The k-means analysis requires a user determined value (k) representing the
number of expected gene groupings or clusters. k number of cluster centers, or centroids, are
randomly generated on a two-dimensional representation of expression difference between two
groups of samples (Somogyi, 1999). Each iteration of the analysis assigns all gene profiles to
their closest centroid. The location of each centroid is then recalculated based on all the
assigned gene profiles to a position that minimizes the distance between all the profiles. Using
the recalculated centroids, gene profiles are reassigned to their new closest centroid. The
process is repeated until all genes are contained within the cluster defined by their closest
centroid. It is recommended that k approximate the number of conditions or variables being
tested (Figure 6B).
Page 4 of 4
Clarke and Zhu, Microarray data analysis
SOM. The SOM analysis requires a user determined number of rows and columns to
create a grid of cluster centers, called nodes, overlaid on a two-dimensional representation of
expression difference between samples (Tamayo et al., 1999). Each iteration of the SOM
analysis samples every gene individually and moves the closest node towards that gene. All
neighboring nodes connected on the grid to the moving node are also moved towards that gene
depending on their distance from the moving node. The process continues until the coordinates
of the nodes no longer change with each iteration. The analysis provides value in that each
node is defined by it’s relation to neighboring nodes. Consequently, each gene cluster has a
measure of similarity to related gene clusters. The SOM can be represented as linked groups of
similar genes or can be used as a weighted value for a Hierarchical cluster (Figure 6C).
PCA.
Not a true clustering method, Principal Component Analysis (PCA) is a
decomposition technique that reduces data into major themes or trends known as components
(Jolliffe, 2002). Each component, also called an eigenvector, contains those expression profile
patterns that account for a portion of the variability within the entire dataset. The 1st component
accounts for the most variation, the 2nd component for the second most variation and so forth.

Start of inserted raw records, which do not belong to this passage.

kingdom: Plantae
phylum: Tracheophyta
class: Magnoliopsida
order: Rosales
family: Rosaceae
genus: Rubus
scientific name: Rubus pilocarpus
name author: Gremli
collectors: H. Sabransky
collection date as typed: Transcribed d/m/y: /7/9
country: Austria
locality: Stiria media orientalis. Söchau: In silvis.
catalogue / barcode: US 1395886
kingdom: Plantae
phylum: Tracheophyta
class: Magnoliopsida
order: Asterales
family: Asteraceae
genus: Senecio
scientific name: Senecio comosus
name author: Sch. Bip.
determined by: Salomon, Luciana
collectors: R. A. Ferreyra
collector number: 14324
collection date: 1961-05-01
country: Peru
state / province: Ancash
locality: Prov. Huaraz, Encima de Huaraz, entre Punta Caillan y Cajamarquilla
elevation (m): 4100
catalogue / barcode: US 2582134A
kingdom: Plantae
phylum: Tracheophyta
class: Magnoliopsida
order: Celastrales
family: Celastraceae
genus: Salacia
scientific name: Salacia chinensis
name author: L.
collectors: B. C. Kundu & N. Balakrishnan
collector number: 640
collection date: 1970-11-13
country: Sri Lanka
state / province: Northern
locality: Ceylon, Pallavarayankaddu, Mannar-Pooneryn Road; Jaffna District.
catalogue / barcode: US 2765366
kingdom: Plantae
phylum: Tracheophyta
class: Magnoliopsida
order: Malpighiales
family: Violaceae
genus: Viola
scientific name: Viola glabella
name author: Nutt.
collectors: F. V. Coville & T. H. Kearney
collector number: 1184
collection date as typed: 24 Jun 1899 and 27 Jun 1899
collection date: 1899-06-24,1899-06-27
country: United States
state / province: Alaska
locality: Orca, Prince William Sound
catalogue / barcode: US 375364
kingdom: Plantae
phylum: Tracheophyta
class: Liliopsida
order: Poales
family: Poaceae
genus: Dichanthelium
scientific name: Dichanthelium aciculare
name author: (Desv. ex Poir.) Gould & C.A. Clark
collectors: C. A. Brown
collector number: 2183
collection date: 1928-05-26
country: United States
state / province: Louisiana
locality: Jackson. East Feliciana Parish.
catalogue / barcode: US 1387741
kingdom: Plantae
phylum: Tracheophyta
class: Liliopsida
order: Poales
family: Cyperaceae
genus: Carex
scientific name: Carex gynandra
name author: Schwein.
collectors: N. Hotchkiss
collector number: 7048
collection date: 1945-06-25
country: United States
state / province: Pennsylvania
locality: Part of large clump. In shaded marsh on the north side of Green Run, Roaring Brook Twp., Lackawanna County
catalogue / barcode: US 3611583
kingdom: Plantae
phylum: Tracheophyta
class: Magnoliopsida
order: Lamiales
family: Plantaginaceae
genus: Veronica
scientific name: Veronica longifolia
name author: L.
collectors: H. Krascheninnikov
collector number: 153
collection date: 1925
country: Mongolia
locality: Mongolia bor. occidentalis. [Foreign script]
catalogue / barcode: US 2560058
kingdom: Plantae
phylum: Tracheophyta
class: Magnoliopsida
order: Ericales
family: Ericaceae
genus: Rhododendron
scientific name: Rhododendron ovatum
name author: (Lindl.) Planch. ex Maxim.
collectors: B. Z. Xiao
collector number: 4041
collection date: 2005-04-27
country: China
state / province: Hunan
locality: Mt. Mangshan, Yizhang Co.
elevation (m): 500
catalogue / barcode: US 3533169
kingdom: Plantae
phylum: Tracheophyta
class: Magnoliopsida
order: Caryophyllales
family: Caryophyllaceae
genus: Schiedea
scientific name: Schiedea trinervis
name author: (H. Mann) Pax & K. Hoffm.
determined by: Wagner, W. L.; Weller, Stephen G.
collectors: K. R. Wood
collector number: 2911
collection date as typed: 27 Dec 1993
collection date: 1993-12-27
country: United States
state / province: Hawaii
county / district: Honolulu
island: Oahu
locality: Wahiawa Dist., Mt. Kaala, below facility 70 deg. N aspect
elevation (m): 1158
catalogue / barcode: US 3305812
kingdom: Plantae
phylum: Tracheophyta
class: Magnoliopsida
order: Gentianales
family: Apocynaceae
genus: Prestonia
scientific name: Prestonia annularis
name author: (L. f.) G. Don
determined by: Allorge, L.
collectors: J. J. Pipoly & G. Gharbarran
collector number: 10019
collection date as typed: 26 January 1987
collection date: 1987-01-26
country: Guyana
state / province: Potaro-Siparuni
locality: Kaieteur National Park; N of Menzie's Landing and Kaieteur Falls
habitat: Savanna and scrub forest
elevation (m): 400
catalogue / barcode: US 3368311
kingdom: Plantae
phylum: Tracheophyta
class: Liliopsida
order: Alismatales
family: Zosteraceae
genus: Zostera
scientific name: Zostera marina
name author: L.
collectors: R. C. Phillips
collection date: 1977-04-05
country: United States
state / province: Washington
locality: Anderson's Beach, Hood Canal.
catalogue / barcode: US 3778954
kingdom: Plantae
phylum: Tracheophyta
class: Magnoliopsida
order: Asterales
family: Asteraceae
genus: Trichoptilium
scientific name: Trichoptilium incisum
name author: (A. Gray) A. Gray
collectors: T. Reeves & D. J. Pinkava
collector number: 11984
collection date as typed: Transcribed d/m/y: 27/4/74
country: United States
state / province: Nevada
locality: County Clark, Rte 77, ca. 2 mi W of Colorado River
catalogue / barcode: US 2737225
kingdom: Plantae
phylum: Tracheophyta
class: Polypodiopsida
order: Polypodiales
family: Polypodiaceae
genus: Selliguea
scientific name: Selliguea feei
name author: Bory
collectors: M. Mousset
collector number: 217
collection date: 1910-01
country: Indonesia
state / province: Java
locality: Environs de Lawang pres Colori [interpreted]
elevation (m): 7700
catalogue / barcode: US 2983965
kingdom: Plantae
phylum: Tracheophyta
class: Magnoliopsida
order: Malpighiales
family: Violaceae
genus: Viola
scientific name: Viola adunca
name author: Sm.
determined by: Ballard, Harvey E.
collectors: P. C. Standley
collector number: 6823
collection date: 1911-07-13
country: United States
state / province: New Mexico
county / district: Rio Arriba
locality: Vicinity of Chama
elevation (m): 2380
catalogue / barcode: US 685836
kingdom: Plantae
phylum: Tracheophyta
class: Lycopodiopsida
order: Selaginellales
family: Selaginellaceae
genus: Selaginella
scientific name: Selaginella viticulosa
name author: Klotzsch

For example, from a standard plant microarray experiment the 1st component might be the
expression pattern that best describe the variation between leaf and root; followed by genotype,
followed by developmental stage, followed by experimental treatment and so on. It can be used
to help find the expression pattern that best describes the experimental conditions being studied
or filter sources of unwanted variation (Figure 6D).